Hum… comme tu ne mentionnes pas l’éditeur, je suis allée chercher… Bon, Mazarine : il ne faut pas s’attendre à des chefs d’oeuvre quand même, si ? Un miracle est certes toujours possible, mais enfin, c’est avant tout léger, sexe pour émoustiller, totalement dans l’air du temps chick porn : qu’en attendre ?
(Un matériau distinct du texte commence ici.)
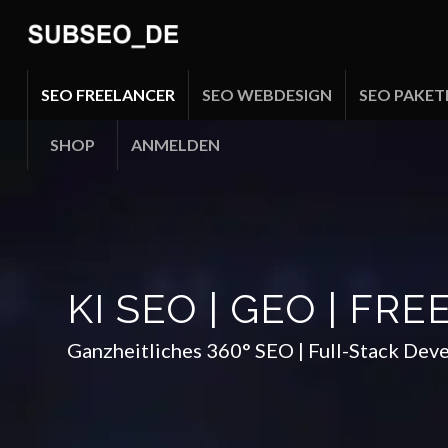
SEO FREELANCER
SEO WEBDESIGN
SEO PAKETE
SHOP
ANMELDEN
KI SEO | GEO | FR
Ganzheitliches 360° SEO | Full-Stack Dev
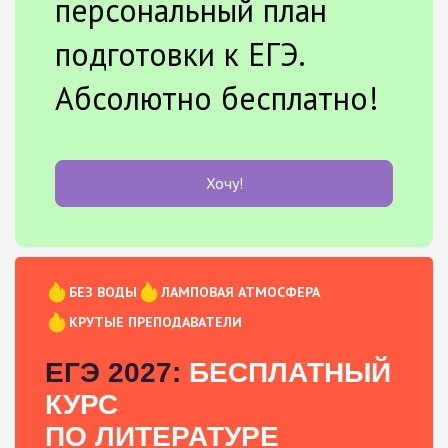
персональный план
подготовки к ЕГЭ.
Абсолютно бесплатно!
Хочу!
БЕЗ ВОДЫ
ЛАМПОВАЯ АТМОСФЕРА
КРУТЫЕ ПРЕПОДАВАТЕЛИ
ЕГЭ 2027:
БЕСПЛАТНЫЙ
КУРС
ПО ЛИТЕРАТУРЕ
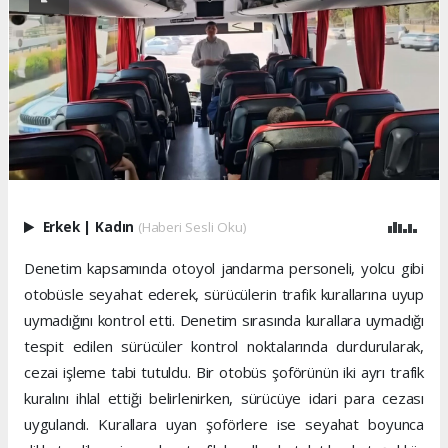
Erkek
|
Kadın
(Haberi Sesli Oku)
Denetim kapsamında otoyol jandarma personeli, yolcu gibi
otobüsle seyahat ederek, sürücülerin trafik kurallarına uyup
uymadığını kontrol etti. Denetim sırasında kurallara uymadığı
tespit edilen sürücüler kontrol noktalarında durdurularak,
cezai işleme tabi tutuldu. Bir otobüs şoförünün iki ayrı trafik
kuralını ihlal ettiği belirlenirken, sürücüye idari para cezası
uygulandı. Kurallara uyan şoförlere ise seyahat boyunca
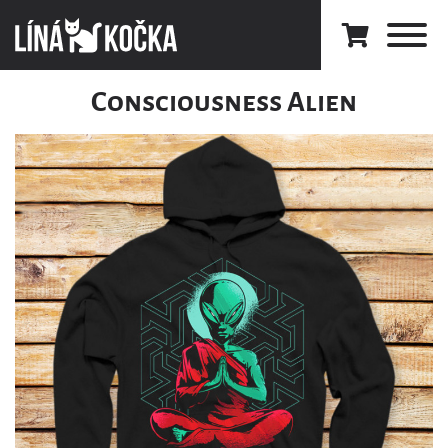
Consciousness Alien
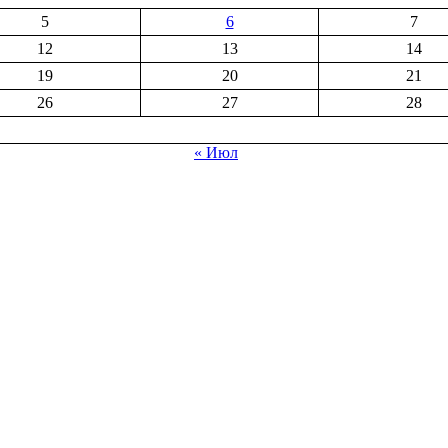
5
6
7
12
13
14
19
20
21
26
27
28
« Июл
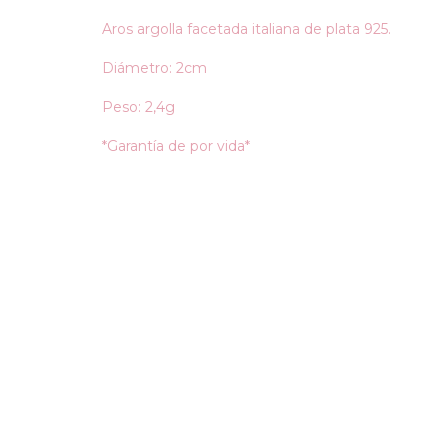
Aros argolla facetada italiana de plata 925.
Diámetro: 2cm
Peso: 2,4g
*Garantía de por vida*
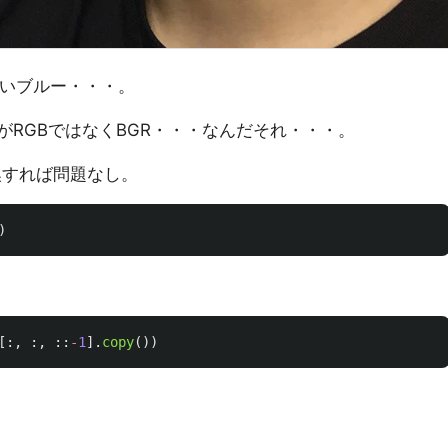
に近いブルー・・・。
ーがRGBではなくBGR・・・なんだそれ・・・。
変換すれば問題なし。
)
[:,
:,
::
-
1
].
copy
())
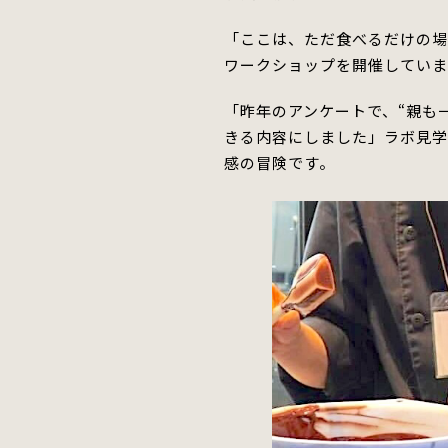
「ここは、ただ食べるだけの場
ワークショップを開催してい
「昨年のアンケートで、“親も
きる内容にしました」
ラボ見
感の冒険です。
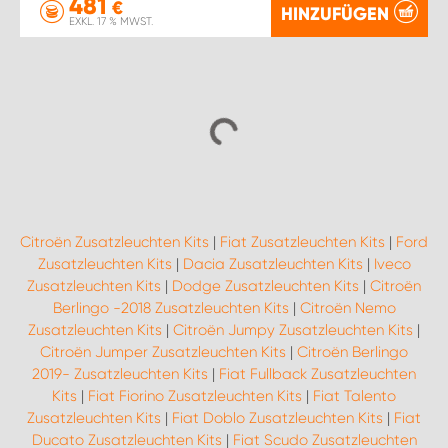
481
€
HINZUFÜGEN
EXKL. 17 % MWST.
Citroën Zusatzleuchten Kits
|
Fiat Zusatzleuchten Kits
|
Ford
Zusatzleuchten Kits
|
Dacia Zusatzleuchten Kits
|
Iveco
Zusatzleuchten Kits
|
Dodge Zusatzleuchten Kits
|
Citroën
Berlingo -2018 Zusatzleuchten Kits
|
Citroën Nemo
Zusatzleuchten Kits
|
Citroën Jumpy Zusatzleuchten Kits
|
Citroën Jumper Zusatzleuchten Kits
|
Citroën Berlingo
2019- Zusatzleuchten Kits
|
Fiat Fullback Zusatzleuchten
Kits
|
Fiat Fiorino Zusatzleuchten Kits
|
Fiat Talento
Zusatzleuchten Kits
|
Fiat Doblo Zusatzleuchten Kits
|
Fiat
Ducato Zusatzleuchten Kits
|
Fiat Scudo Zusatzleuchten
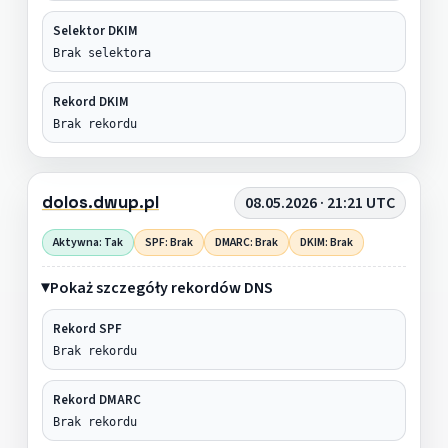
Selektor DKIM
Brak selektora
Rekord DKIM
Brak rekordu
dolos.dwup.pl
08.05.2026 · 21:21 UTC
Aktywna: Tak
SPF: Brak
DMARC: Brak
DKIM: Brak
Pokaż szczegóły rekordów DNS
Rekord SPF
Brak rekordu
Rekord DMARC
Brak rekordu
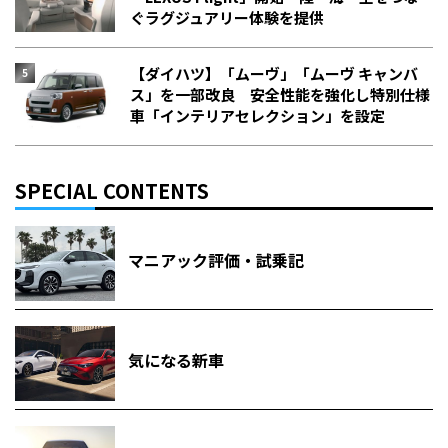
ぐラグジュアリー体験を提供
【ダイハツ】「ムーヴ」「ムーヴ キャンバ
ス」を一部改良 安全性能を強化し特別仕様
車「インテリアセレクション」を設定
SPECIAL CONTENTS
マニアック評価・試乗記
気になる新車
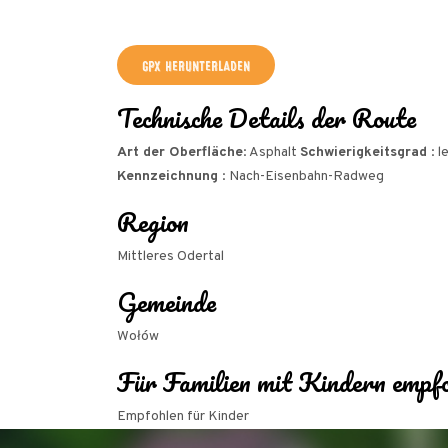
+
GPX HERUNTERLADEN
−
Technische Details der Route
Art der Oberfläche
: Asphalt
Schwierigkeitsgrad
: l
Kennzeichnung
: Nach-Eisenbahn-Radweg
Region
Mittleres Odertal
Gemeinde
Wołów
Für Familien mit Kindern empf
Empfohlen für Kinder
C’est vrai que je ne cite jamais l’éditeur :/ Comme on l’aperçoit sur mes photos je juge inutile de le redire, je vais peut-être changer ça alors. Tu vois, je ne me pose pas trop la question de l’éditeur en fait, et je viens de me rendre compte, après recherches, qu’ils sont spécialisés dans les lectures légères (Mémé dans les orties). Je lis de tout et ne me ferme à aucun genre, ou presque, donc je n’ai fait de croix sur aucun éditeur. Mais je sais que j’ai des efforts à faire de ce côté-ci pour farfouiller auprès de maisons moins prestigieuses, c’était une résolution de 2017 d’ailleurs. Je suis persuadée d’y trouver des bijoux 🙂
L’éditeur est un de mes critères de sélection… Pour Mazarine (du groupe Fayard, à tendance « scandale » et cherche à publier des auteurs issus du net), je pense qu’ils publient des bons livres dans les genres qu’ils se sont choisis, et ma remarque venait surtout du fait que je ne t’associais pas à ce genre de littérature 😉
Si tu veux découvrir des éditeurs différents et indépendants, je te conseille de rejoindre l’opération Un mois, un éditeur : de superbes découvertes t’attendent ! https://unmoisunediteur.wordpress.com
Je suis de près tes publications et applaudis ton effort pour faire connaître des maisons d’édition. Je pense participer au mois de mai, ça me bougera un peu 😉
Je l’ai aussi sur ma liseuse et après avoir lu deux avis dessus qui n’en vantaient que les mérites le tien me rafraîchit beaucoup ! Je suis du genre hyper méfiante quand on parle trop d’un livre, je me dis que ça cache forcément quelque chose. Mais force est d’avouer que je suis tombée les deux fois sur des ouvrages qui m’ont vraiment plu, l’un fut même un coup de coeur que je n’attendais pas du tout. Je vais quand même lire La fille d’avant mais je me fie à ton avis.
La meilleure manière de se faire un avis est encore de lire le livre, tu as bien raison 😉 Je suis curieuse de savoir ce que tu en dirais !
Une lecture que j’avais bien aimé. La maison était intrigante.